Di sicuro, con l’idrogeno sembra lontano uno scenario dominato dalla scarsità energetica: «Il potenziale tecnico per la produzione di idrogeno supera significativamente la domanda globale stimata», documenta Irena. Gli anni 2020 sono quelli della grande corsa per la leadership tecnologica, ma il decollo della domanda è previsto solo per la metà degli anni 2030

I Paesi più in grado di generare elettricità rinnovabile a basso costo saranno nella posizione migliore per produrre idrogeno verde competitivo: paesi come il Cile, il Marocco e la Namibia che sono oggi importatori netti di energia, sono destinati ad emergere come esportatori di idrogeno verde, ma molti Paesi avranno bisogno di trasferimenti di tecnologia, infrastrutture e investimenti su larga scala.

Nel corso degli anni ’30, l’idrogeno verde sarà in grado di competere a livello globale con l’idrogeno da combustibili fossili e questo potrebbe accadere anche prima in Paesi come la Cina, il Brasile e l’India (per l’Italia, Irena stima come deadline il 2028).

Nel mentre i Paesi con un ampio potenziale rinnovabile potrebbero diventare luoghi di industrializzazione verde – ad esempio producendo elettrolizzatori e celle a combustibile – e utilizzare il loro potenziale per attrarre industrie ad alta intensità energetica.

Tuttavia, le materie prime necessarie per l’idrogeno e le tecnologie rinnovabili potrebbero attirare l’attenzione sulla sicurezza delle catene di fornitura: sotto questo profilo la definizione delle regole, degli standard e della governance dell’idrogeno potrebbe portare a una competizione geopolitica oppure aprire una nuova era di cooperazione internazionale avanzata. La scelta è in mano ai decisori politici.

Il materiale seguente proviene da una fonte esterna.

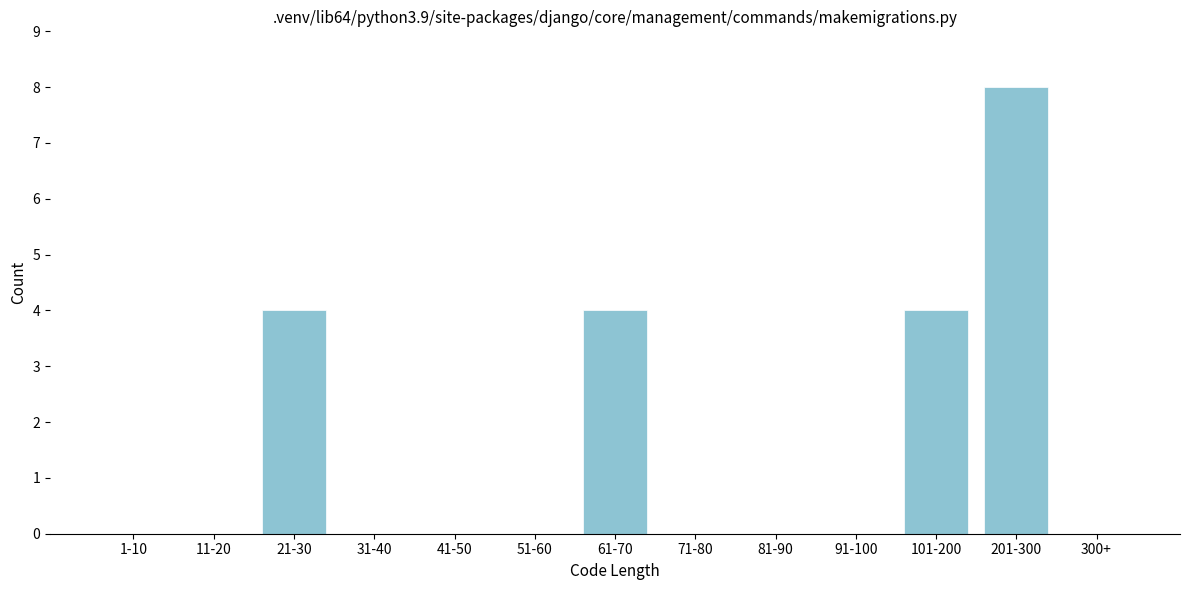

Reading right to left, what are all the values shown in this chart?

300+=0	201-300=8	101-200=4	91-100=0	81-90=0	71-80=0	61-70=4	51-60=0	41-50=0	31-40=0	21-30=4	11-20=0	1-10=0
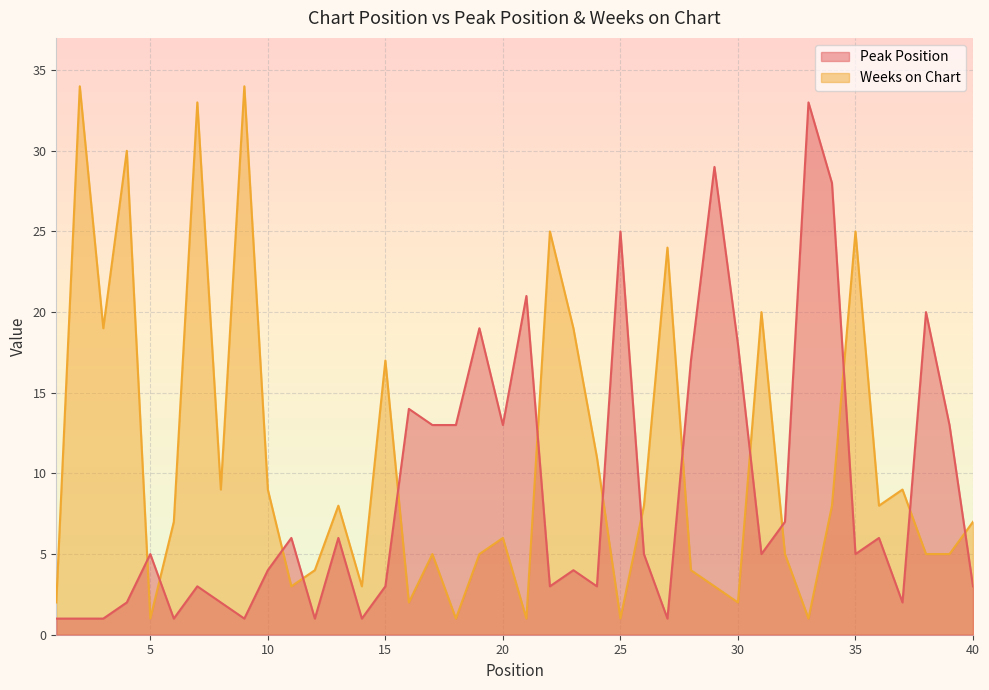

How many values in the Peak Position series exceed 5?

18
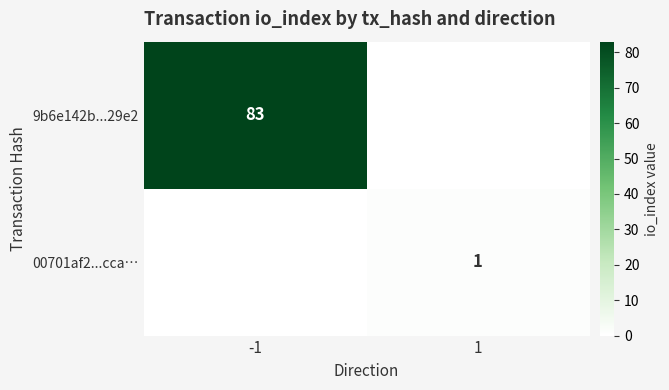

Is the value of 00701af2...cca… at 1 greater than the value of 9b6e142b...29e2 at -1?

No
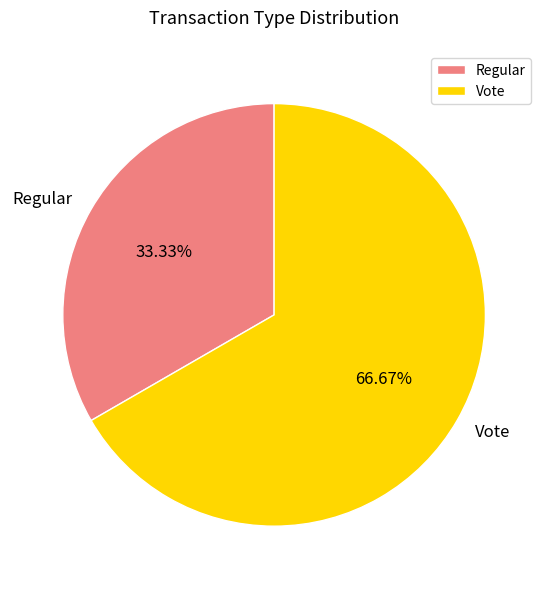

To the nearest percent, what is the difference between the Vote and Regular slice percentages?

33%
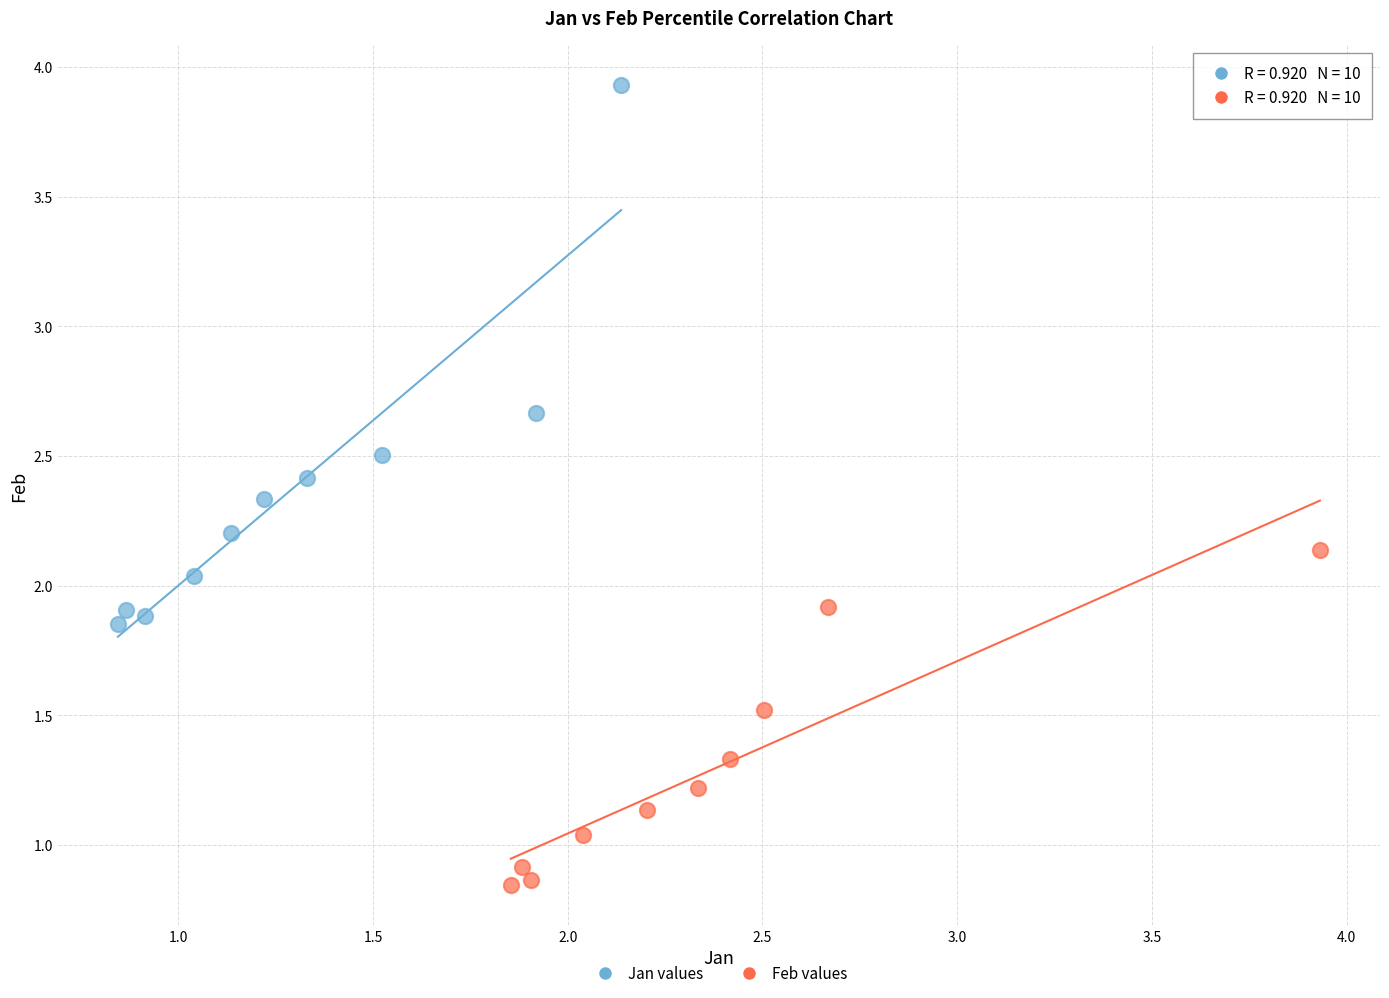

Which series has the largest Y range (max minus min)?

Jan values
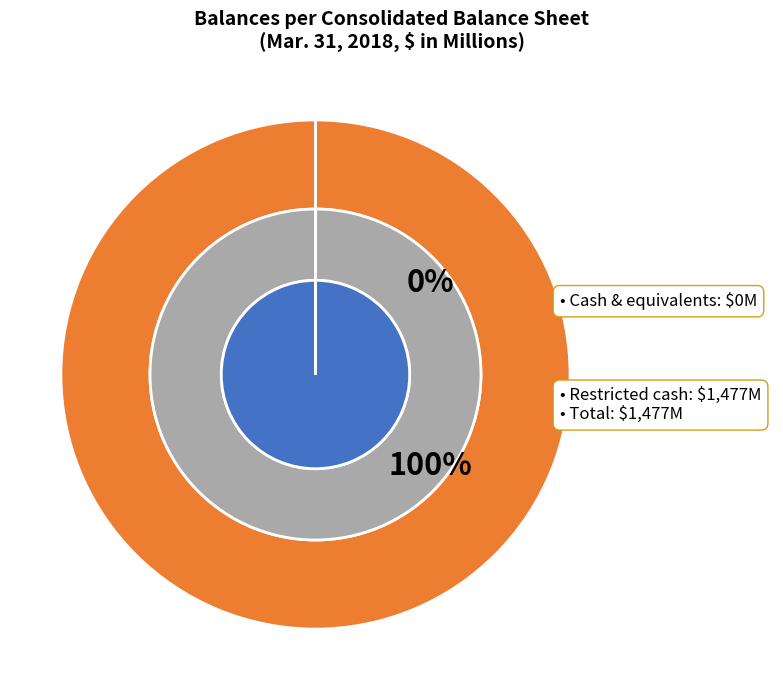

Is there a majority slice in this chart?

Yes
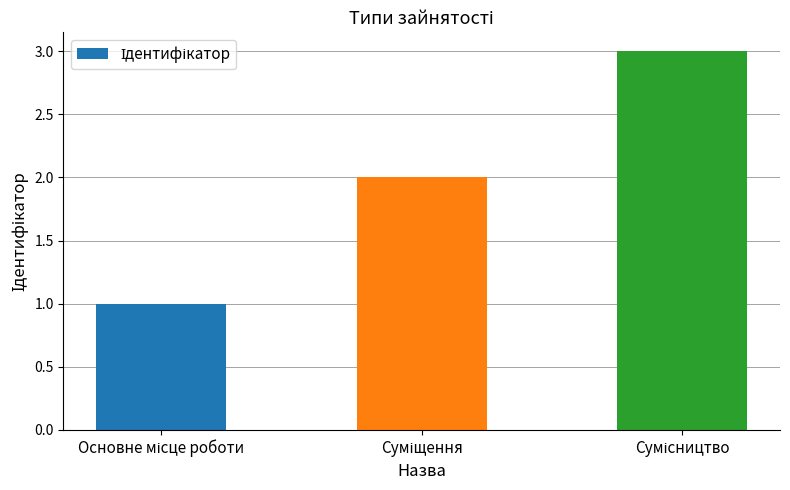

What is the greatest value displayed?

3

«L’idrogeno verde porterà sul mercato partecipanti nuovi e diversi, diversificherà i percorsi e le forniture e sposterà il potere da pochi a molti. Con la cooperazione internazionale, il mercato dell’idrogeno potrebbe dimostrarsi più democratico e inclusivo, offrendo opportunità sia ai Paesi sviluppati sia a quelli in via di sviluppo», conclude La Camera.